- Directed by: Raymond Lamy
- Written by: Paul Ollivier Carlo Rim
- Produced by: Paul-Edmond Decharme
- Starring: Jean Gabin Daniel Gélin Antonin Berval Martine Carol
- Cinematography: Roger Hubert
- Edited by: Germaine Artus
- Music by: Maurice Yvain
- Production companies: Alcina Sud-Pacifique Films
- Distributed by: Gaumont-Eagle Lion
- Release date: 2 May 1947;
- Running time: 90 minutes
- Country: France
- Language: French

= Mirror (1947 film) =

1947 film

Mirror (French: Miroir) is a 1947 French crime drama film directed by Raymond Lamy and starring Jean Gabin, Daniel Gélin and Martine Carol. It was shot at the Saint-Maurice Studios in Paris. The film's sets were designed by the art director Georges Wakhévitch. It was Gabin's second film following his return to his homeland after serving in the Free French forces after the poorly-received Martin Roumagnac (1946) alongside Marlene Dietrich. The film marks a shift from the doomed men of the pre-war poetic realism that established Gabin as a star to the powerful figures he played from the 1950s onwards.

== Plot ==
A prominent, respected businessman Pierre Lussac leads a double life as a top Paris-based gangster operating out of a flourishing nightclub and casino with a large number of public officials in his pocket. A smooth operator he acts as a fixer for his various associates.

In his home life his adopted son is taking his first steps as a lawyer and becomes engaged to a woman from a prominent family. His upper-class wife, his younger children and his mother-in-law add to his air of respectability despite his ordinary roots.

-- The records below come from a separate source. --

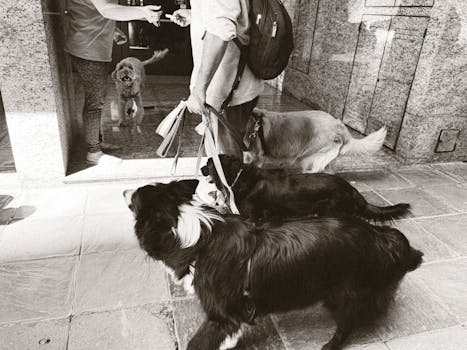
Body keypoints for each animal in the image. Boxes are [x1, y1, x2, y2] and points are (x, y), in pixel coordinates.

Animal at [123, 180, 424, 350]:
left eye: (135, 197)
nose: (123, 189)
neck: (199, 237)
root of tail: (382, 237)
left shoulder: (222, 314)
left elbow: (198, 343)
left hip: (347, 294)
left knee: (348, 325)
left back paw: (331, 344)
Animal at [201, 154, 410, 223]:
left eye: (209, 163)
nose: (201, 168)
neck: (239, 175)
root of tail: (351, 189)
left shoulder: (251, 217)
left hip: (331, 212)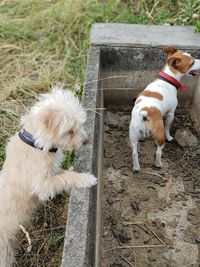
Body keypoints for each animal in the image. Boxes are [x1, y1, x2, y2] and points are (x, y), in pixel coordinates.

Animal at [0, 85, 97, 266]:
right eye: (70, 131)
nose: (86, 141)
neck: (35, 145)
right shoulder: (42, 185)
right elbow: (64, 178)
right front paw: (86, 178)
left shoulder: (51, 173)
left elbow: (62, 173)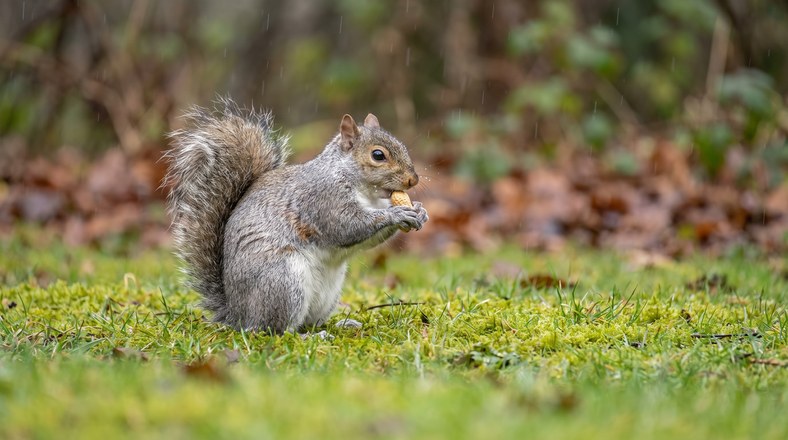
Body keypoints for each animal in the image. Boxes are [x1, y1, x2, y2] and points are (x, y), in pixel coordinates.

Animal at [164, 98, 428, 334]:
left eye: (402, 146)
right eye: (378, 155)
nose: (413, 180)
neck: (366, 193)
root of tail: (237, 314)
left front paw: (419, 211)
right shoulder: (324, 200)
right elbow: (347, 227)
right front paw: (395, 213)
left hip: (327, 293)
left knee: (309, 321)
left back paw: (340, 325)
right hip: (283, 282)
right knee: (275, 329)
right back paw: (309, 336)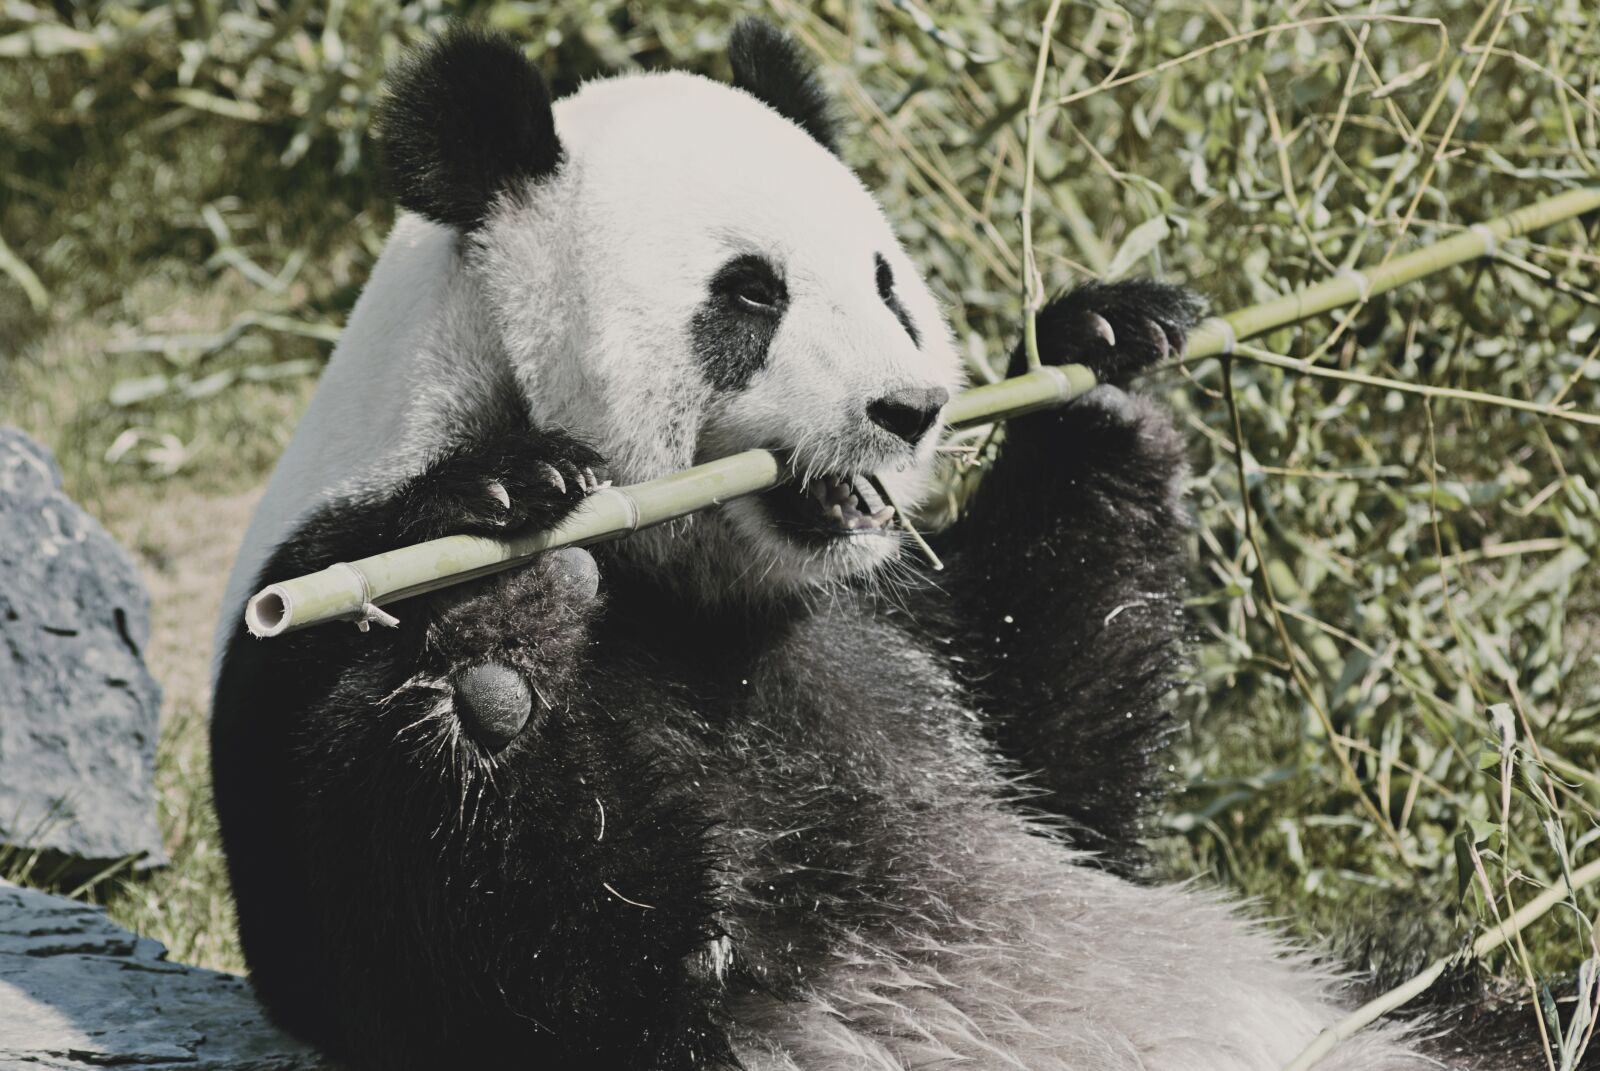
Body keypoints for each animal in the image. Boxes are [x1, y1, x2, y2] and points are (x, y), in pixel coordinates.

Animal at [211, 20, 1530, 1071]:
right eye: (752, 293)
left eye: (887, 280)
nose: (910, 410)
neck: (702, 585)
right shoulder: (301, 630)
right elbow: (496, 982)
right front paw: (504, 632)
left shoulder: (893, 628)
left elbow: (1060, 769)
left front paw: (1099, 356)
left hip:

Things take a turn for the worse when a southern gang based in Marseille led by Folco declares war on his own organisation. Blood is shed in a series of fights. The bad publicity from this spills over to his private and business life, intruding into his son's wedding and leading his wife and mother-in-law to turn on him. His former friends in government turn their backs on him. Only his mistress, a singer in his nightclub remains loyal to him, and begs him to go away with her. However he decides to stay and fight his ground.

Before his final confrontation with his enemies, Lussac meets with a former associate who had escaped from prison after serving a sentence for taking part in a raid in 1935. He refused to inform on his colleagues but is outraged that his son, who Lussac had adopted as his own without his authority, is now a lawyer. He taunts Lussac for having betrayed his roots. Lussac shoots him dead. In a final gunfight in the graveyard at his funeral Lussac overcomes his southern gangster rivals before being shot down himself by the police.

== Production ==
Miroir was produced by Alcina and Sud-Pacifique Films.

The assistant director for the film was Raymond Bailly, the dialogue writer was Carlo Rim, the screenwriters were Paul Ollivier and Carlo Rim, the director of photography was Roger Hubert, the sound engineers were Jean Putel and Jacques Carrère, the cinematographer was Marc Fossard, the production director was Marcel Bryau, the editor was Germaine Artus, the script supervisor was Jacqueline Loir, the production designers were Roland Berthon and Georges Wakhevitch, the composer was Maurice Yvain, the make-up artist was Boris de Fast, and the general manager was Claude Pinoteau.

The film is in black and white and was shot with 35 mm movie film. The aspect ratio of the film was 1.37:1, the Academy ratio. The audio of the film was monaural. The duration of the film is 90 minutes.

The film was the second French film that Jean Gabin acted in after spending World War II in the United States.

The film was the first film that Jacques Sernas acted in. He played a boxer.

== Release ==
Miroir was distributed in France by Les Films de la Pléiade and Compagnie Parisienne de Location de Films. The film was distributed internationally by Les Films du Jeudi.

The film was released in France on May 2, 1947.

== Reception ==
In France, Miroir had box office admissions of 1,776,310.

In the book Jean Gabin: The Actor Who Was France, Joseph Harriss described Miroir as a "mediocre gangster movie" and quoted Gabin as saying "I prefer to forget that one."

In the book Paris In The Dark: Going To The Movies In The City Of Light, 1930–1950, Eric Smoodin wrote that Miroir was "among the least favored" films to play at the Gaumont-Palace theater.

The film was favorably reviewed by Antoine Sire for Paris Fait Son Cinéma.

==Bibliography==
- Harriss, Joseph. Jean Gabin: The Actor Who Was France. McFarland, 2018.
- Turk, Edward Baron. Child of Paradise: Marcel Carné and the Golden Age of French Cinema. Harvard University Press, 1989.